The Grey Area | Teen Ink

The Grey Area

November 17, 2017
By KimYoungJin BRONZE, Singapore, Other
KimYoungJin BRONZE, Singapore, Other
2 articles 0 photos 0 comments

Out of all the "friends" you currently have and pride yourself about, only a few will keep in touch with you after high school. It's a truth not many of us are willing to admit, but a truth nonetheless. Only your closest companions, those you sync the best with, will attend your wedding; or, to be morbid, your funeral. There's a grey area between these lifelong buddies and strangers, and it's a well-known source of much awkwardness. I'm talking about the "friends" you're supposed to know. Supposed to, but don't.

At the lowest rung of the ladder are those we recognize only two things about - their names, and their faces. The two of you are somehow aware of each other's existence; what kicked off the lackluster relationship is too trivial to remember. Since it feels bad to downright ignore him, you keep up the perfunctory "what's up"s and half-hearted waves. Sometimes when you're disgruntled for one reason or another, you throw etiquette out the window and don't bother to even acknowledge his presence. Years from now, the only two things you know about him will fade into the background static of bygone days.

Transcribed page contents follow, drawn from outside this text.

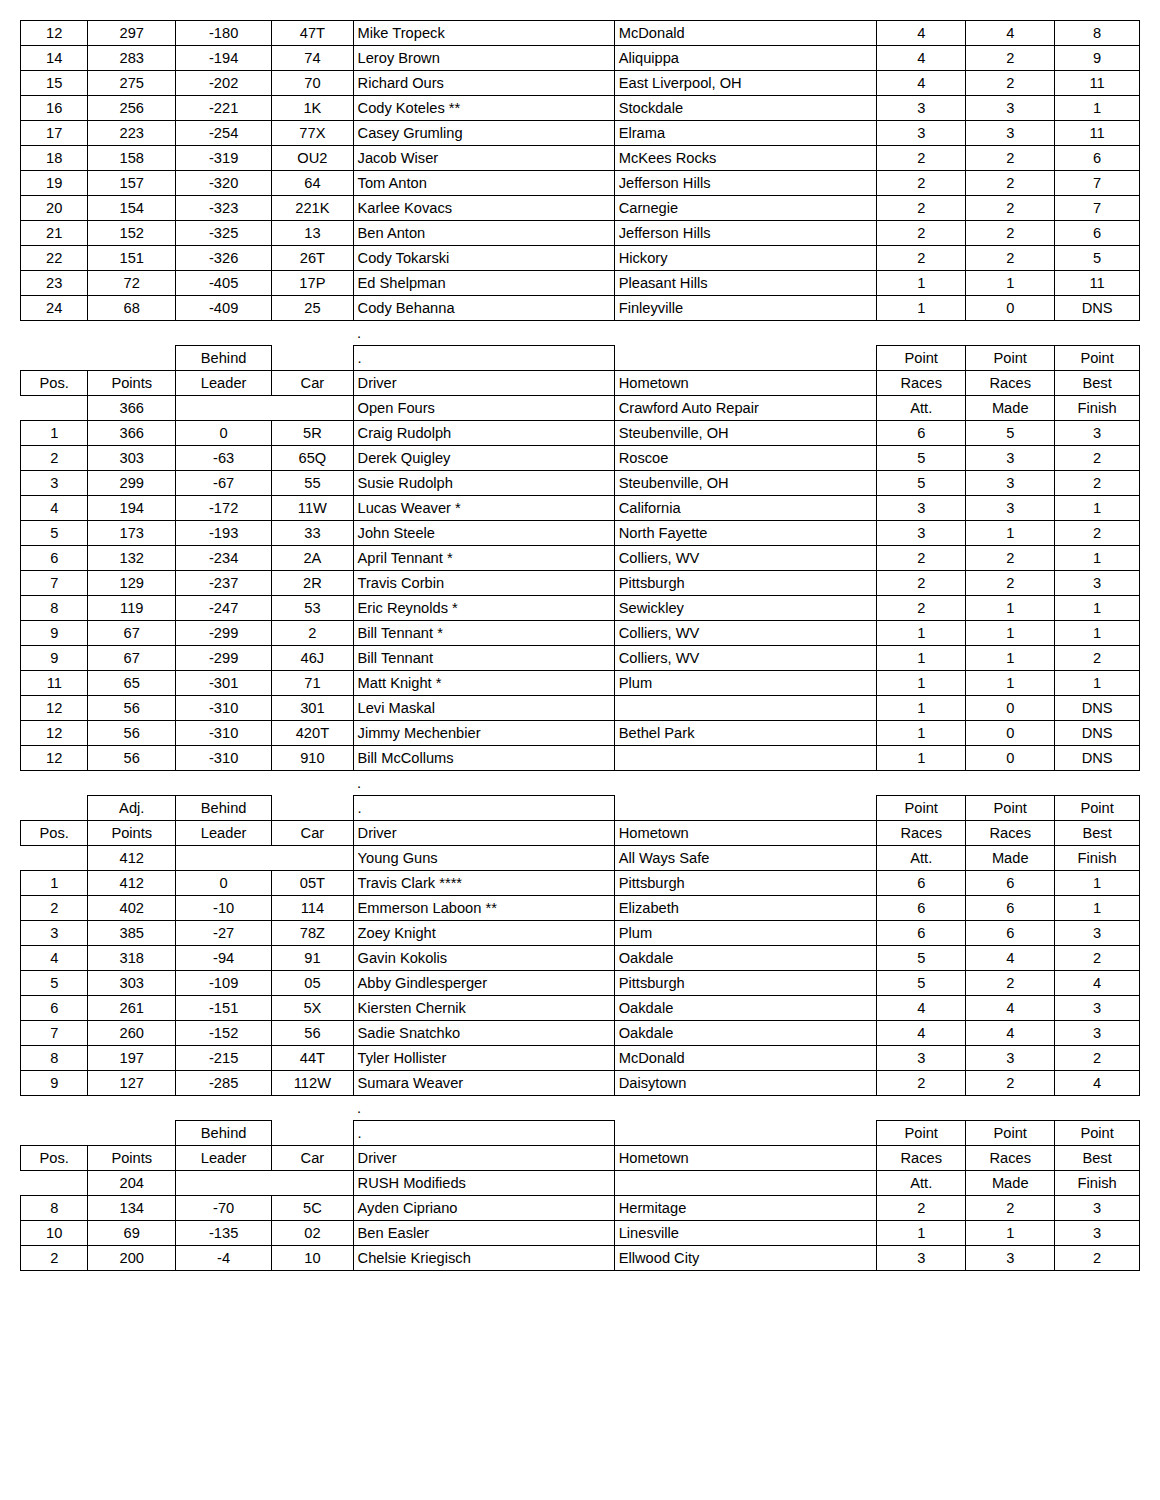| 12 | 297 | -180 | 47T | Mike Tropeck | McDonald | 4 | 4 | 8 |
| 14 | 283 | -194 | 74 | Leroy Brown | Aliquippa | 4 | 2 | 9 |
| 15 | 275 | -202 | 70 | Richard Ours | East Liverpool, OH | 4 | 2 | 11 |
| 16 | 256 | -221 | 1K | Cody Koteles ** | Stockdale | 3 | 3 | 1 |
| 17 | 223 | -254 | 77X | Casey Grumling | Elrama | 3 | 3 | 11 |
| 18 | 158 | -319 | OU2 | Jacob Wiser | McKees Rocks | 2 | 2 | 6 |
| 19 | 157 | -320 | 64 | Tom Anton | Jefferson Hills | 2 | 2 | 7 |
| 20 | 154 | -323 | 221K | Karlee Kovacs | Carnegie | 2 | 2 | 7 |
| 21 | 152 | -325 | 13 | Ben Anton | Jefferson Hills | 2 | 2 | 6 |
| 22 | 151 | -326 | 26T | Cody Tokarski | Hickory | 2 | 2 | 5 |
| 23 | 72 | -405 | 17P | Ed Shelpman | Pleasant Hills | 1 | 1 | 11 |
| 24 | 68 | -409 | 25 | Cody Behanna | Finleyville | 1 | 0 | DNS |
| | | | | . | | | | |
| | | Behind | | . | | Point | Point | Point |
| Pos. | Points | Leader | Car | Driver | Hometown | Races | Races | Best |
| | 366 | | | Open Fours | Crawford Auto Repair | Att. | Made | Finish |
| 1 | 366 | 0 | 5R | Craig Rudolph | Steubenville, OH | 6 | 5 | 3 |
| 2 | 303 | -63 | 65Q | Derek Quigley | Roscoe | 5 | 3 | 2 |
| 3 | 299 | -67 | 55 | Susie Rudolph | Steubenville, OH | 5 | 3 | 2 |
| 4 | 194 | -172 | 11W | Lucas Weaver * | California | 3 | 3 | 1 |
| 5 | 173 | -193 | 33 | John Steele | North Fayette | 3 | 1 | 2 |
| 6 | 132 | -234 | 2A | April Tennant * | Colliers, WV | 2 | 2 | 1 |
| 7 | 129 | -237 | 2R | Travis Corbin | Pittsburgh | 2 | 2 | 3 |
| 8 | 119 | -247 | 53 | Eric Reynolds * | Sewickley | 2 | 1 | 1 |
| 9 | 67 | -299 | 2 | Bill Tennant * | Colliers, WV | 1 | 1 | 1 |
| 9 | 67 | -299 | 46J | Bill Tennant | Colliers, WV | 1 | 1 | 2 |
| 11 | 65 | -301 | 71 | Matt Knight * | Plum | 1 | 1 | 1 |
| 12 | 56 | -310 | 301 | Levi Maskal | | 1 | 0 | DNS |
| 12 | 56 | -310 | 420T | Jimmy Mechenbier | Bethel Park | 1 | 0 | DNS |
| 12 | 56 | -310 | 910 | Bill McCollums | | 1 | 0 | DNS |
| | | | | . | | | | |
| | Adj. | Behind | | . | | Point | Point | Point |
| Pos. | Points | Leader | Car | Driver | Hometown | Races | Races | Best |
| | 412 | | | Young Guns | All Ways Safe | Att. | Made | Finish |
| 1 | 412 | 0 | 05T | Travis Clark **** | Pittsburgh | 6 | 6 | 1 |
| 2 | 402 | -10 | 114 | Emmerson Laboon ** | Elizabeth | 6 | 6 | 1 |
| 3 | 385 | -27 | 78Z | Zoey Knight | Plum | 6 | 6 | 3 |
| 4 | 318 | -94 | 91 | Gavin Kokolis | Oakdale | 5 | 4 | 2 |
| 5 | 303 | -109 | 05 | Abby Gindlesperger | Pittsburgh | 5 | 2 | 4 |
| 6 | 261 | -151 | 5X | Kiersten Chernik | Oakdale | 4 | 4 | 3 |
| 7 | 260 | -152 | 56 | Sadie Snatchko | Oakdale | 4 | 4 | 3 |
| 8 | 197 | -215 | 44T | Tyler Hollister | McDonald | 3 | 3 | 2 |
| 9 | 127 | -285 | 112W | Sumara Weaver | Daisytown | 2 | 2 | 4 |
| | | | | . | | | | |
| | | Behind | | . | | Point | Point | Point |
| Pos. | Points | Leader | Car | Driver | Hometown | Races | Races | Best |
| | 204 | | | RUSH Modifieds | | Att. | Made | Finish |
| 8 | 134 | -70 | 5C | Ayden Cipriano | Hermitage | 2 | 2 | 3 |
| 10 | 69 | -135 | 02 | Ben Easler | Linesville | 1 | 1 | 3 |
| 2 | 200 | -4 | 10 | Chelsie Kriegisch | Ellwood City | 3 | 3 | 2 |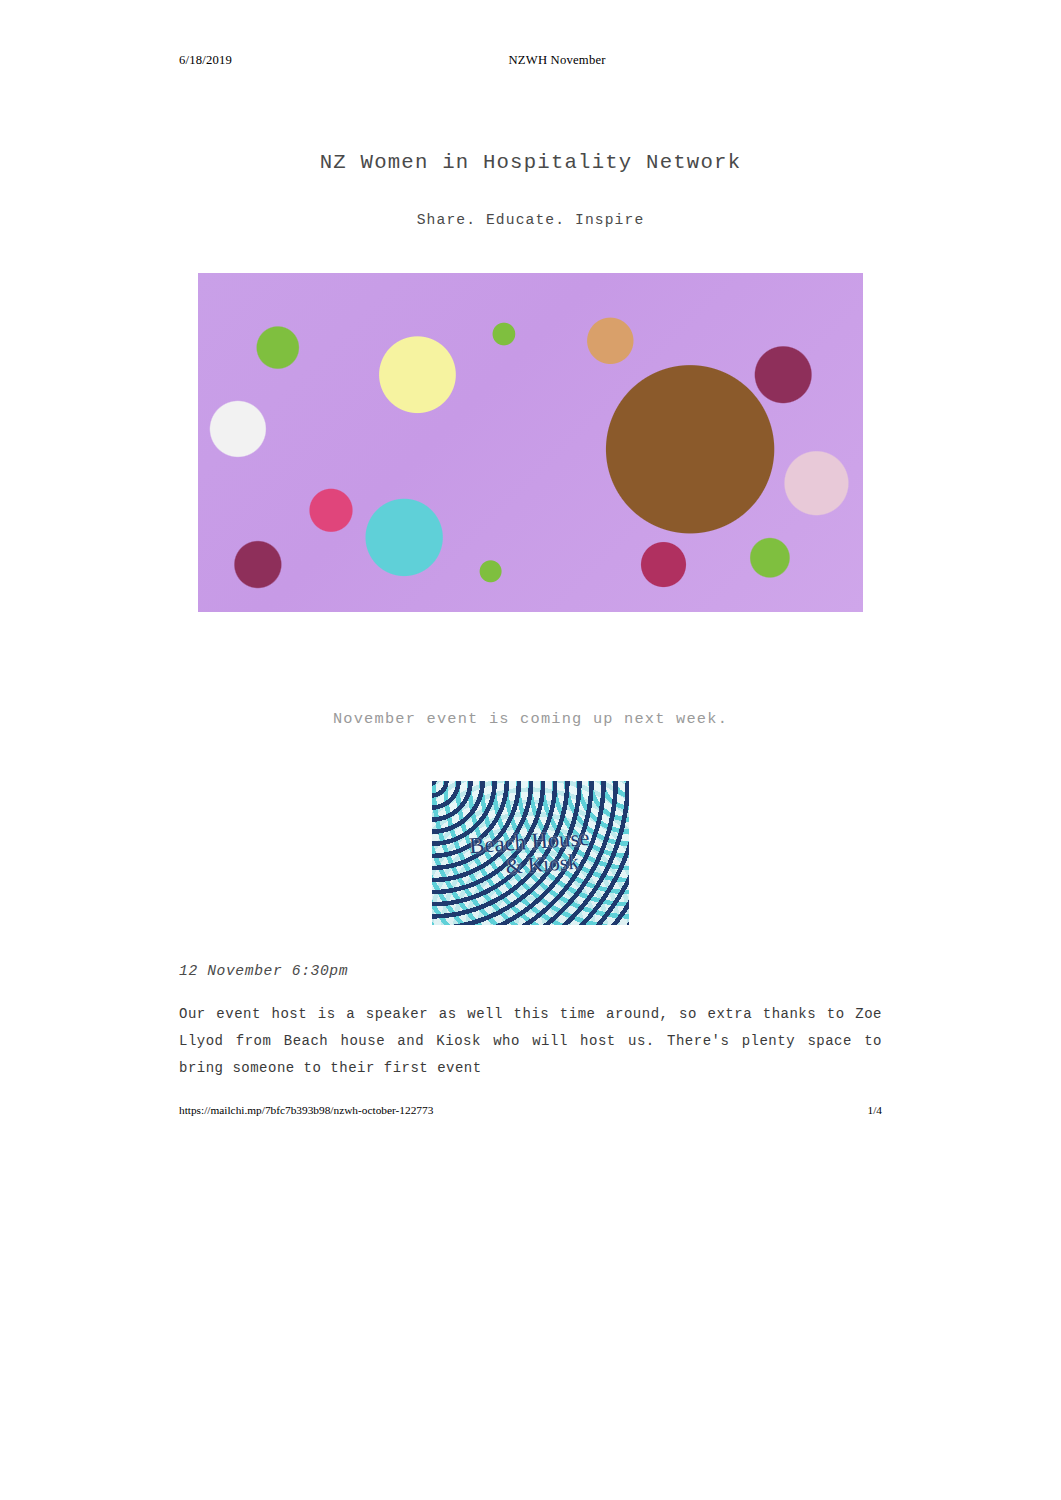6/18/2019 NZWH November
NZ Women in Hospitality Network
Share. Educate. Inspire
November event is coming up next week.
Beach House & Kiosk
12 November 6:30pm
Our event host is a speaker as well this time around, so extra thanks to Zoe Llyod from Beach house and Kiosk who will host us. There's plenty space to bring someone to their first event
https://mailchi.mp/7bfc7b393b98/nzwh-october-122773 1/4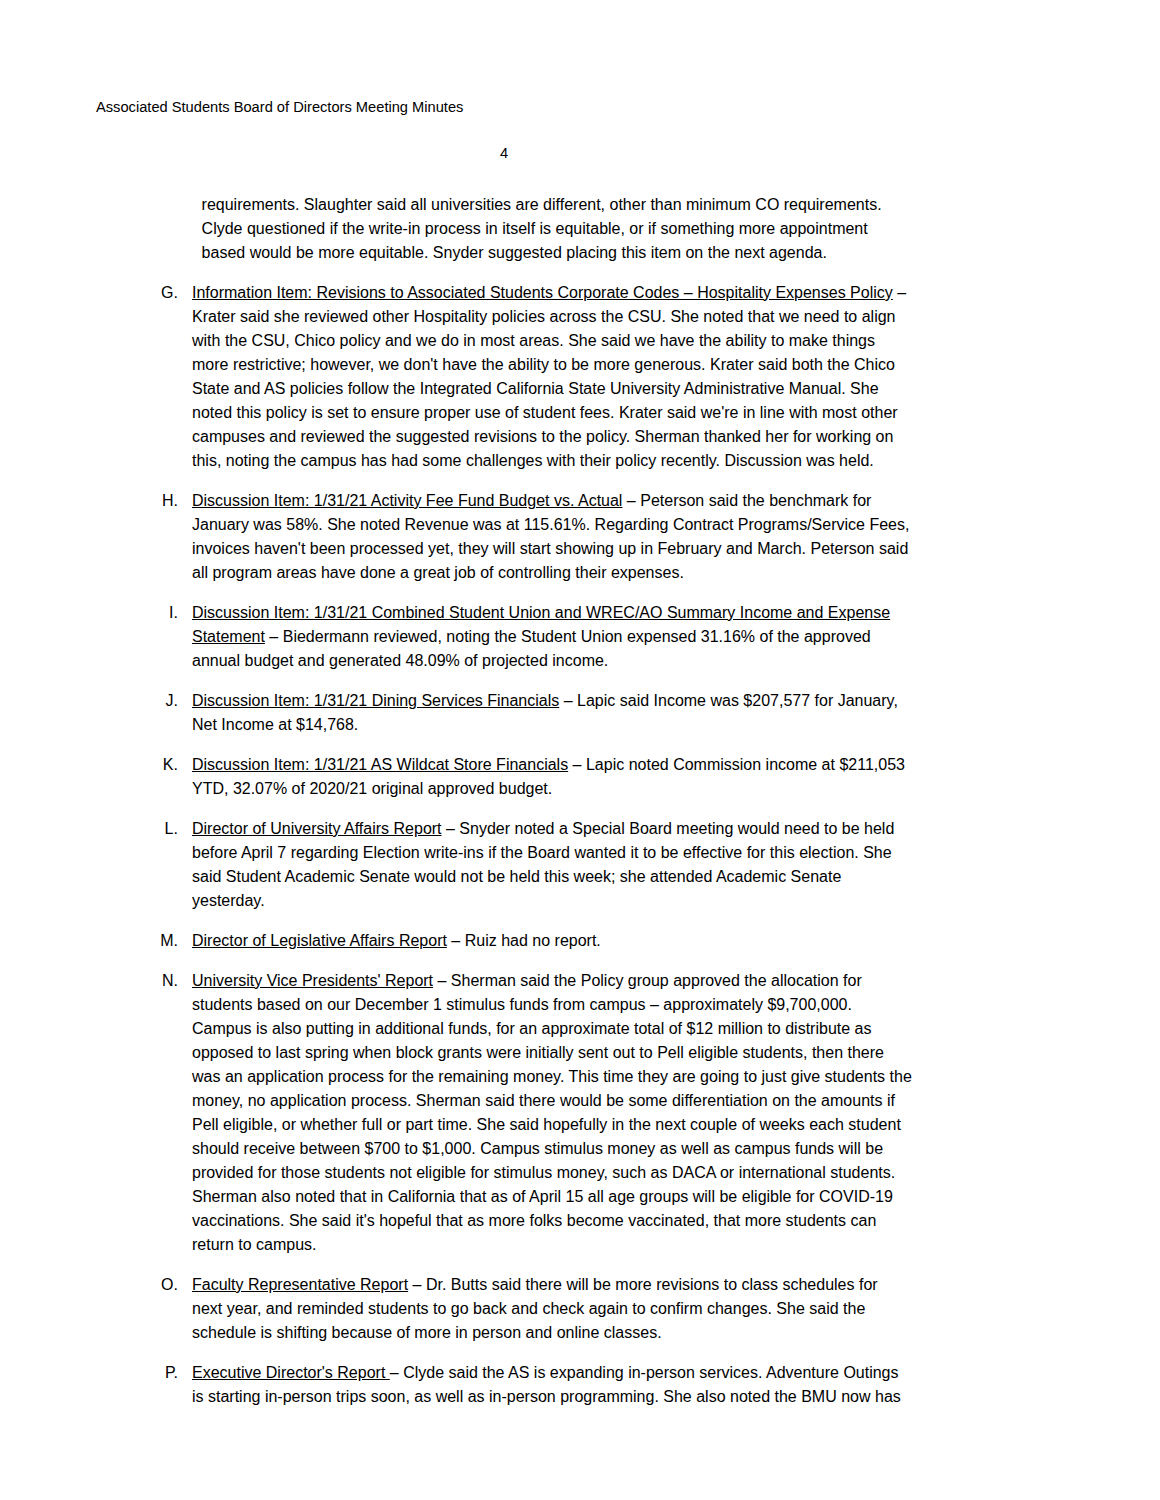Associated Students Board of Directors Meeting Minutes
4
requirements. Slaughter said all universities are different, other than minimum CO requirements. Clyde questioned if the write-in process in itself is equitable, or if something more appointment based would be more equitable. Snyder suggested placing this item on the next agenda.
Information Item: Revisions to Associated Students Corporate Codes – Hospitality Expenses Policy – Krater said she reviewed other Hospitality policies across the CSU. She noted that we need to align with the CSU, Chico policy and we do in most areas. She said we have the ability to make things more restrictive; however, we don't have the ability to be more generous. Krater said both the Chico State and AS policies follow the Integrated California State University Administrative Manual. She noted this policy is set to ensure proper use of student fees. Krater said we're in line with most other campuses and reviewed the suggested revisions to the policy. Sherman thanked her for working on this, noting the campus has had some challenges with their policy recently. Discussion was held.
Discussion Item: 1/31/21 Activity Fee Fund Budget vs. Actual – Peterson said the benchmark for January was 58%. She noted Revenue was at 115.61%. Regarding Contract Programs/Service Fees, invoices haven't been processed yet, they will start showing up in February and March. Peterson said all program areas have done a great job of controlling their expenses.
Discussion Item: 1/31/21 Combined Student Union and WREC/AO Summary Income and Expense Statement – Biedermann reviewed, noting the Student Union expensed 31.16% of the approved annual budget and generated 48.09% of projected income.
Discussion Item: 1/31/21 Dining Services Financials – Lapic said Income was $207,577 for January, Net Income at $14,768.
Discussion Item: 1/31/21 AS Wildcat Store Financials – Lapic noted Commission income at $211,053 YTD, 32.07% of 2020/21 original approved budget.
Director of University Affairs Report – Snyder noted a Special Board meeting would need to be held before April 7 regarding Election write-ins if the Board wanted it to be effective for this election. She said Student Academic Senate would not be held this week; she attended Academic Senate yesterday.
Director of Legislative Affairs Report – Ruiz had no report.
University Vice Presidents' Report – Sherman said the Policy group approved the allocation for students based on our December 1 stimulus funds from campus – approximately $9,700,000. Campus is also putting in additional funds, for an approximate total of $12 million to distribute as opposed to last spring when block grants were initially sent out to Pell eligible students, then there was an application process for the remaining money. This time they are going to just give students the money, no application process. Sherman said there would be some differentiation on the amounts if Pell eligible, or whether full or part time. She said hopefully in the next couple of weeks each student should receive between $700 to $1,000. Campus stimulus money as well as campus funds will be provided for those students not eligible for stimulus money, such as DACA or international students. Sherman also noted that in California that as of April 15 all age groups will be eligible for COVID-19 vaccinations. She said it's hopeful that as more folks become vaccinated, that more students can return to campus.
Faculty Representative Report – Dr. Butts said there will be more revisions to class schedules for next year, and reminded students to go back and check again to confirm changes. She said the schedule is shifting because of more in person and online classes.
Executive Director's Report – Clyde said the AS is expanding in-person services. Adventure Outings is starting in-person trips soon, as well as in-person programming. She also noted the BMU now has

Next up are the "acquaintances". You've had a chat or two with them, the topic usually being the weather or that one upcoming test. They're brief affairs - both parties are eager to terminate the painfully routine and shallow conversation. You're happy to see them only when you know no one else in the vicinity and want to seem like you have friends.

Then there are the people we are fairly comfortable in the presence of. Classmates and teammates fall into this category. Having spent at least a small part of your regular school life with them, you've become familiar with their quirks and idiosyncrasies; you can have some real fun with three or more of them around. That's not to say things will be all bright and dandy when you are thrown into a one-to-one situation with one of them. It almost always turns awkward pretty fast, with both of you desperately trying to fill the silence with any inane topic that comes to mind. Lapses in the steady stream of aimless babbling are accompanied by a nervous shifting of the feet or a diversion of the eyes to a detail in the scenery that suddenly seems so intriguing.

On the other hand, there are some people in this "grey area" that you greatly enjoy the company of, though you've only know him for a while. Conversation with him flows exceptionally well; it's the sort of effortless talk that leaves you feeling refreshed and contented. It's from this pool of special people that true friendships blossom from.

Once a close bond has been established, the "grey area" friend is promoted to the rank of "lifelong buddy". Intellectual complement or fellow rebel, comrade in battle or gossiper-in-arms - they take up a variety of roles to match each unique aspect of our personalities. Life would lose much of its color without them.

Ultimately, only a small percentage of all social interactions you engage in will matter to you. Faced with this grim reality - that most of your time is wasted on undesirable exchanges - you can choose to do one out of two things. Fortify the barrier standing between your social circle and the rest of the world, or tear it down, stepping out of your comfort zone to stretch your people skills. Continue viewing the "grey area" people as plagued monsters to be avoided at all costs, or embrace every opportunity with them as a chance to learn about and explore fresh minds.

It's not easy. With new people come unfamiliar behaviors to adjust to, new tones of colloquy to adapt to. You might find your judgmental side rearing its ugly head when your new friend starts to open up; there's no reason for you to go easy on someone you barely know. You might also be offended by some of his innocuous habits - his lame puns or the way he keeps stepping on your shoe for example. All part of sandpapering the edgy corners of a burgeoning relationship.

After all your attempts to vault over the initial hurdle of awkwardness, you'll find that it was worth it, and that you are a step ahead from where you were before. In your pockets is one more perspective to draw from; a whole different way of looking at the world a casual phone call away. Areas you never cared to probe into before will, through the influence of your newfound friend, take on a novel quality. You might even get involved in it yourself.

The possibilities are endless.

So stop acting like you're preoccupied with something to avoid making small talk. Stop rushing off to the loo in the middle of a chat while knowing full well that your bladder is capable of so much more.

Take a deep breath, man up, and start talking.